BEGIN Document excerpt
2019-02-04 Thread Sandro Bonazzola
Il giorno mar 5 feb 2019 alle ore 02:53 Greg Sheremeta 
ha scritto:

>
>
> On Mon, Feb 4, 2019 at 4:15 PM feral  wrote:
>
>> I think I found the answer to glusterd not starting.
>> https://bugzilla.redhat.com/show_bug.cgi?id=1472267
>>
>> Apparently the version of gluster (3.12.15) that comes packaged with
>> ovirt-node 4.2.8 has a known issue where gluster tries to come up before
>> networking, fails, and crashes. This was fixed in gluster 3.13.0
>> (apparently).
>>
>
May I suggest to upgrade to 4.3.0? It ships Gluster 5 which should include
the needed fixes.



> Do devs paruse this list?
>>
>
> Yes :)
>
>
>> Any chance someone who can update the gluster package might read this?
>>
>
> +Sahina might be able to help
> The developers list is
> https://lists.ovirt.org/archives/list/de...@ovirt.org/
>
>
>> On Mon, Feb 4, 2019 at 2:38 AM Simone Tiraboschi 
>> wrote:
>>
>>>
>>>
>>> On Sat, Feb 2, 2019 at 7:32 PM feral  wrote:
>>>
 How is an oVirt hyperconverged cluster supposed to come back to life
 after a power outage to all 3 nodes?

 Running ovirt-node (ovirt-node-ng-installer-4.2.0-2019013006.el7.iso)
 to get things going, but I've run into multiple issues.

 1. During the gluster setup, the volume sizes I specify, are not
 reflected in the deployment configuration. The auto-populated values are
 used every time. I manually hacked on the config to get the volume sizes
 correct. I also noticed if I create the deployment config with "sdb" by
 accident, but click back and change it to "vdb", again, the changes are not
 reflected in the config.
 My deployment config does seem to work. All volumes are created (though
 the xfs options used don't make sense as you end up with stripe sizes that
 aren't a multiple of the block size).
END Document excerpt
What is being asked:
Reproduce the oVirt and Gluster mailing-list thread above in full, without any alteration.
BEGIN Entries supplied
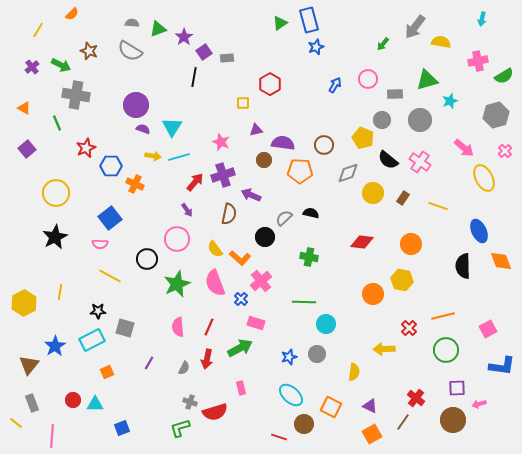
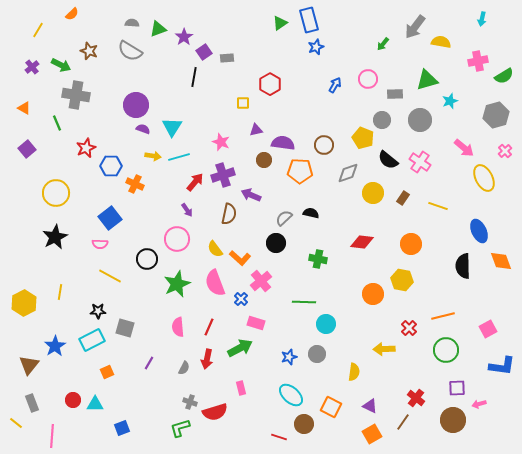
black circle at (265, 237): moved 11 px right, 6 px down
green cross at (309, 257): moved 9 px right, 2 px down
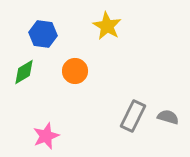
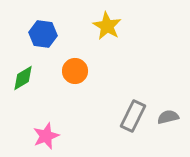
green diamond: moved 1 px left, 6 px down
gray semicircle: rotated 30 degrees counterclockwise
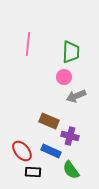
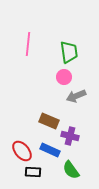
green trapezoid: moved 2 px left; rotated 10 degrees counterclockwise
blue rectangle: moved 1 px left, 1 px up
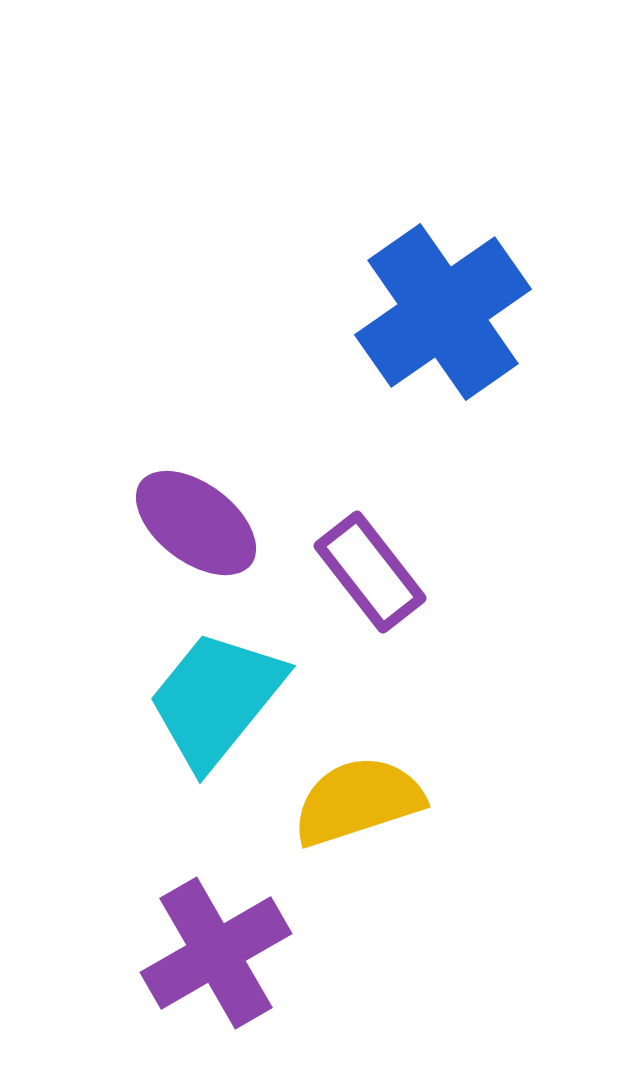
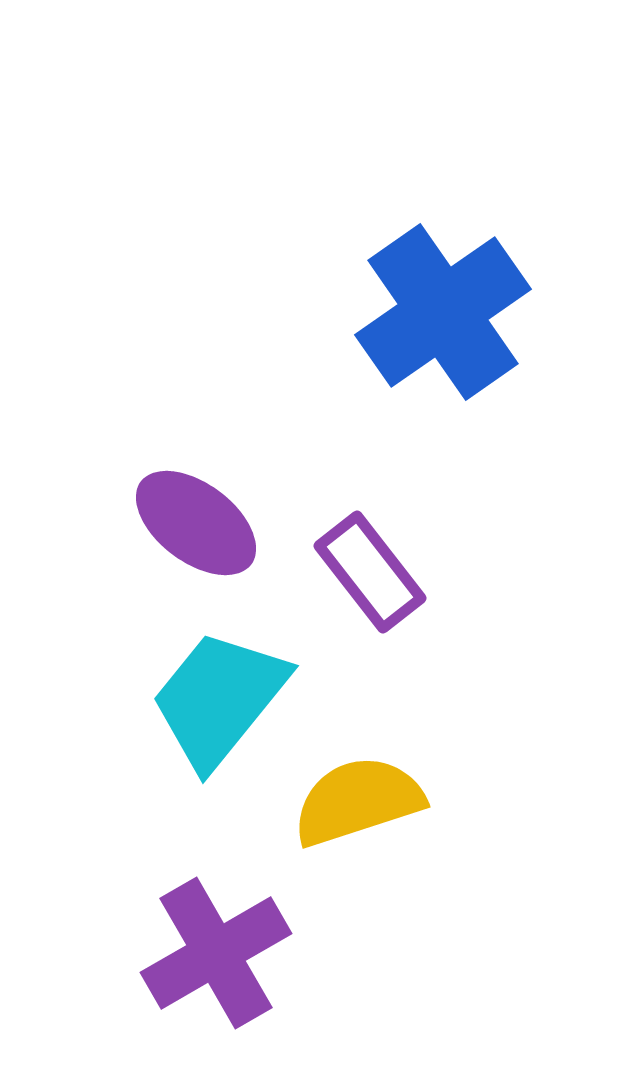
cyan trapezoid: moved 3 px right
END Entries supplied
Response for this exercise:
2019-02-04 Thread Sandro Bonazzola
Il giorno mar 5 feb 2019 alle ore 02:53 Greg Sheremeta 
ha scritto:

>
>
> On Mon, Feb 4, 2019 at 4:15 PM feral  wrote:
>
>> I think I found the answer to glusterd not starting.
>> https://bugzilla.redhat.com/show_bug.cgi?id=1472267
>>
>> Apparently the version of gluster (3.12.15) that comes packaged with
>> ovirt-node 4.2.8 has a known issue where gluster tries to come up before
>> networking, fails, and crashes. This was fixed in gluster 3.13.0
>> (apparently).
>>
>
May I suggest to upgrade to 4.3.0? It ships Gluster 5 which should include
the needed fixes.



> Do devs paruse this list?
>>
>
> Yes :)
>
>
>> Any chance someone who can update the gluster package might read this?
>>
>
> +Sahina might be able to help
> The developers list is
> https://lists.ovirt.org/archives/list/de...@ovirt.org/
>
>
>> On Mon, Feb 4, 2019 at 2:38 AM Simone Tiraboschi 
>> wrote:
>>
>>>
>>>
>>> On Sat, Feb 2, 2019 at 7:32 PM feral  wrote:
>>>
 How is an oVirt hyperconverged cluster supposed to come back to life
 after a power outage to all 3 nodes?

 Running ovirt-node (ovirt-node-ng-installer-4.2.0-2019013006.el7.iso)
 to get things going, but I've run into multiple issues.

 1. During the gluster setup, the volume sizes I specify, are not
 reflected in the deployment configuration. The auto-populated values are
 used every time. I manually hacked on the config to get the volume sizes
 correct. I also noticed if I create the deployment config with "sdb" by
 accident, but click back and change it to "vdb", again, the changes are not
 reflected in the config.
 My deployment config does seem to work. All volumes are created (though
 the xfs options used don't make sense as you end up with stripe sizes that
 aren't a multiple of the block size).